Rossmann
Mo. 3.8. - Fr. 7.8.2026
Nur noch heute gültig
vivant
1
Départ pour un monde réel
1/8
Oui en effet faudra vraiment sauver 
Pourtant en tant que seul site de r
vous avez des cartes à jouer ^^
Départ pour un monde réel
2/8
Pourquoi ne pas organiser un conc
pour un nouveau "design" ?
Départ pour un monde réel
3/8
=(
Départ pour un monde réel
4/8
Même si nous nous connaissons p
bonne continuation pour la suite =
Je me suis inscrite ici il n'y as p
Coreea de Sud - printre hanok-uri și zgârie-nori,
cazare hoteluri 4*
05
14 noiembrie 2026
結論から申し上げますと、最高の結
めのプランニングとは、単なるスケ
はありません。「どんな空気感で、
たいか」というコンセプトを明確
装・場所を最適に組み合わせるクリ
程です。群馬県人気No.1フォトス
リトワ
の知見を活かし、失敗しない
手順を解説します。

+++

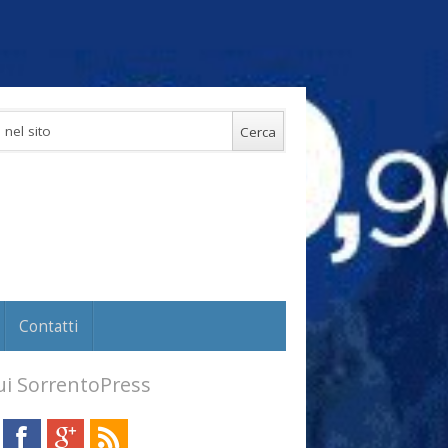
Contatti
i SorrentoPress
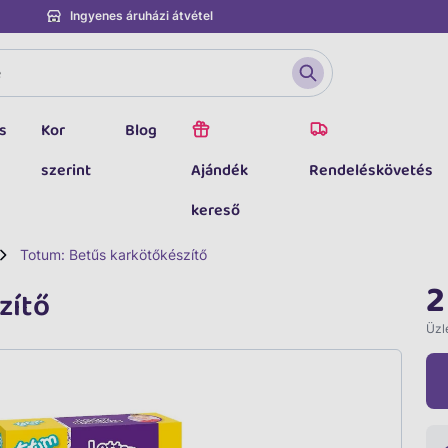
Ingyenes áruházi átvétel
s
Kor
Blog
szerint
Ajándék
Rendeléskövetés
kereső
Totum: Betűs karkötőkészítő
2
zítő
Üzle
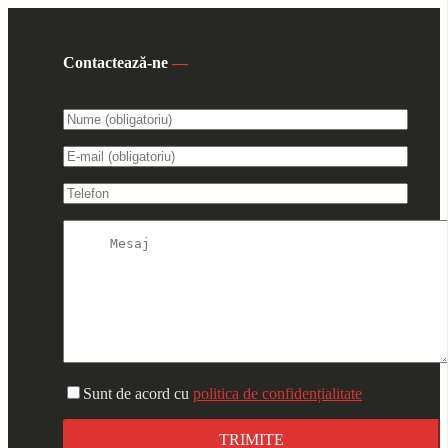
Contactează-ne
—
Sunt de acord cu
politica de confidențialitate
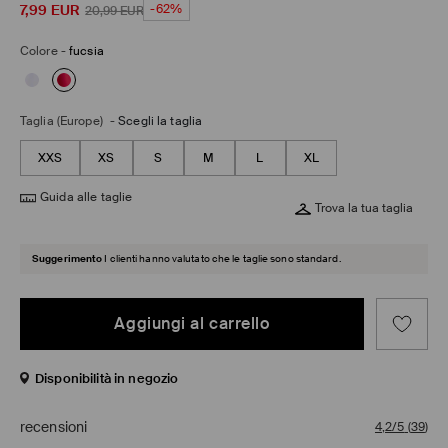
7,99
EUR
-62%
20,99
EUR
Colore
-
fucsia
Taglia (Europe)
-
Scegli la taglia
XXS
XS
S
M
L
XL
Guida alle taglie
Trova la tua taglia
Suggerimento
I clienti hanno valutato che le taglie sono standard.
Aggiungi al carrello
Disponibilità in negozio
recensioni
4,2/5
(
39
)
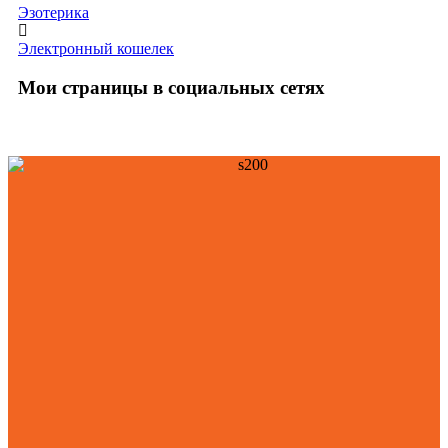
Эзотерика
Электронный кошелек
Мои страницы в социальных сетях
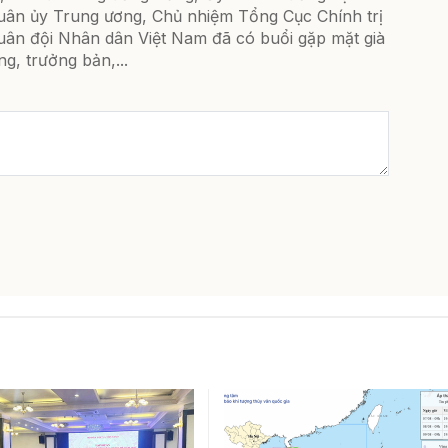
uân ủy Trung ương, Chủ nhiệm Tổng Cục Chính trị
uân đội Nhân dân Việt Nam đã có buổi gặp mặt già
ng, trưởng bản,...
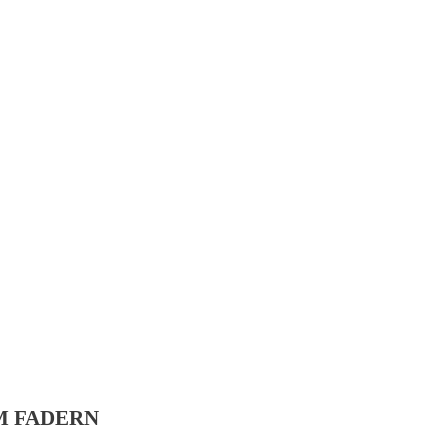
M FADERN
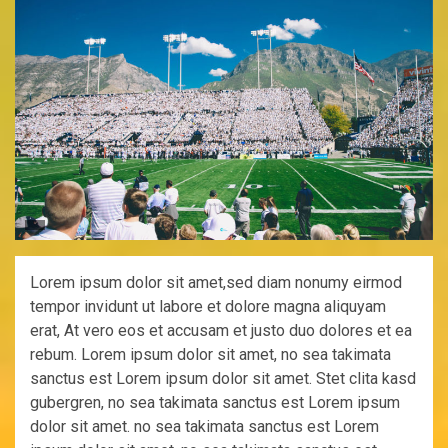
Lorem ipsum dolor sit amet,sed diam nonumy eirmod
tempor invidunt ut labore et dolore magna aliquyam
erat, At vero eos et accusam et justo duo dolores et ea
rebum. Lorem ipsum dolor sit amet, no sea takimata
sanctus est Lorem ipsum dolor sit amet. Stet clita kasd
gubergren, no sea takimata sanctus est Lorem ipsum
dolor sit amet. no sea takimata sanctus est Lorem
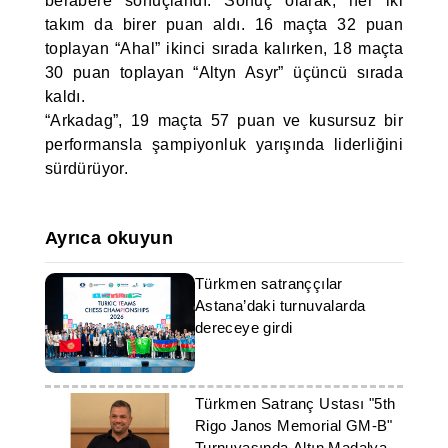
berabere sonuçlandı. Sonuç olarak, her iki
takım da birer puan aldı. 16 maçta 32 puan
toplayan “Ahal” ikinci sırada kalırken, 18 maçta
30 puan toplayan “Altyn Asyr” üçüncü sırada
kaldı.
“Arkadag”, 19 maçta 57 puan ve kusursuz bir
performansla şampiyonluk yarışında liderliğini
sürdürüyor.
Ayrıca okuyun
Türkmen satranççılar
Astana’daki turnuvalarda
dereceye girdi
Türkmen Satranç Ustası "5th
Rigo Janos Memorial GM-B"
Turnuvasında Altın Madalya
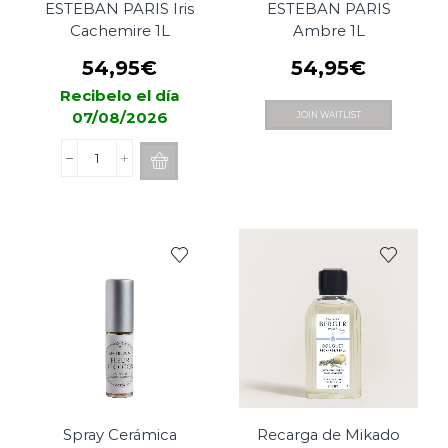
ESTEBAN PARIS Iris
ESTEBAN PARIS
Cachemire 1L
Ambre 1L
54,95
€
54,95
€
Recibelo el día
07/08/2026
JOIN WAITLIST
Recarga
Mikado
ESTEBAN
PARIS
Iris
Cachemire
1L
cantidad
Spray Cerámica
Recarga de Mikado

+++

- [Exercise]: Once you have gone through the listing, state the number of lines holding the word "Türkmen" and nothing else.

- [Solution below]: 2